■ Exercise:
Reproduce each of the following lines word for word, leaving every character, mark, and line break unchanged.

Task inputs Start Marker

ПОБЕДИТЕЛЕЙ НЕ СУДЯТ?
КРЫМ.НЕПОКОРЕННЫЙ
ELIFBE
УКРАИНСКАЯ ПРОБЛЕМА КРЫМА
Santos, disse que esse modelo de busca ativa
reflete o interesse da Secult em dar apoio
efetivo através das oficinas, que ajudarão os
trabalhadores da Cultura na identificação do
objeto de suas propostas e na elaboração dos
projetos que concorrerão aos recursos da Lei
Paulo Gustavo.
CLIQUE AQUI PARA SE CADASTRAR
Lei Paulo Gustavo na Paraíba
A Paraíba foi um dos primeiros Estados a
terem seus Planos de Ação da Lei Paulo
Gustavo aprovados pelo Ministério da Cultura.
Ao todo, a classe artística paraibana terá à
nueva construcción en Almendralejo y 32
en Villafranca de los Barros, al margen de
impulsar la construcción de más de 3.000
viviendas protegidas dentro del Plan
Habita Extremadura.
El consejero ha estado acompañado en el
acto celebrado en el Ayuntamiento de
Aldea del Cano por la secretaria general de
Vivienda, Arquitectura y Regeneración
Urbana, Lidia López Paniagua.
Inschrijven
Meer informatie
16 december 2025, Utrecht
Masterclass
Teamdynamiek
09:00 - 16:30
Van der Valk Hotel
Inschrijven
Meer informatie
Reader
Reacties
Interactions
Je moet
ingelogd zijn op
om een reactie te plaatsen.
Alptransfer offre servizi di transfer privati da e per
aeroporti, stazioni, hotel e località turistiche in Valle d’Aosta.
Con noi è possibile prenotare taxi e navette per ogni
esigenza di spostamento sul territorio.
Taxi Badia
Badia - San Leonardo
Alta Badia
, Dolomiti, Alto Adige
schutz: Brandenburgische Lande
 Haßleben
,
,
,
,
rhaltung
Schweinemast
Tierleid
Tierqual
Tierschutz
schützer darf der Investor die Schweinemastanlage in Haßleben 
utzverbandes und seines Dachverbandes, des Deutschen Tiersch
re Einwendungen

Task inputs End Marker

■ Written answer:
ПОБЕДИТЕЛЕЙ НЕ СУДЯТ?
КРЫМ.НЕПОКОРЕННЫЙ
ELIFBE
УКРАИНСКАЯ ПРОБЛЕМА КРЫМА
Santos, disse que esse modelo de busca ativa
reflete o interesse da Secult em dar apoio
efetivo através das oficinas, que ajudarão os
trabalhadores da Cultura na identificação do
objeto de suas propostas e na elaboração dos
projetos que concorrerão aos recursos da Lei
Paulo Gustavo.
CLIQUE AQUI PARA SE CADASTRAR
Lei Paulo Gustavo na Paraíba
A Paraíba foi um dos primeiros Estados a
terem seus Planos de Ação da Lei Paulo
Gustavo aprovados pelo Ministério da Cultura.
Ao todo, a classe artística paraibana terá à
nueva construcción en Almendralejo y 32
en Villafranca de los Barros, al margen de
impulsar la construcción de más de 3.000
viviendas protegidas dentro del Plan
Habita Extremadura.
El consejero ha estado acompañado en el
acto celebrado en el Ayuntamiento de
Aldea del Cano por la secretaria general de
Vivienda, Arquitectura y Regeneración
Urbana, Lidia López Paniagua.
Inschrijven
Meer informatie
16 december 2025, Utrecht
Masterclass
Teamdynamiek
09:00 - 16:30
Van der Valk Hotel
Inschrijven
Meer informatie
Reader
Reacties
Interactions
Je moet
ingelogd zijn op
om een reactie te plaatsen.
Alptransfer offre servizi di transfer privati da e per
aeroporti, stazioni, hotel e località turistiche in Valle d’Aosta.
Con noi è possibile prenotare taxi e navette per ogni
esigenza di spostamento sul territorio.
Taxi Badia
Badia - San Leonardo
Alta Badia
, Dolomiti, Alto Adige
schutz: Brandenburgische Lande
 Haßleben
,
,
,
,
rhaltung
Schweinemast
Tierleid
Tierqual
Tierschutz
schützer darf der Investor die Schweinemastanlage in Haßleben 
utzverbandes und seines Dachverbandes, des Deutschen Tiersch
re Einwendungen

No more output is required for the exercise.